* What is expected: Among the entries below, extract exactly the lines that run from the one with "Eventos y actividades" through the one with "Revista Danzaratte", both ends included.

* Given data:

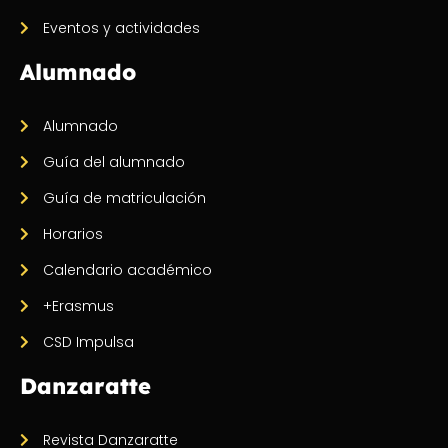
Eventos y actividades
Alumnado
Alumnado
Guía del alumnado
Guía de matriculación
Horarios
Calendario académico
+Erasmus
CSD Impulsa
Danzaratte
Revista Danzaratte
--
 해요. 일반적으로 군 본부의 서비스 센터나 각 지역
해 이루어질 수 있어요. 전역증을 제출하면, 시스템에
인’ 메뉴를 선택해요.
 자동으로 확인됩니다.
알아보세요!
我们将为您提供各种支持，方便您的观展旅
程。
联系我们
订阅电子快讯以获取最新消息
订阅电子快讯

* Output of the task:
Eventos y actividades
Alumnado
Alumnado
Guía del alumnado
Guía de matriculación
Horarios
Calendario académico
+Erasmus
CSD Impulsa
Danzaratte
Revista Danzaratte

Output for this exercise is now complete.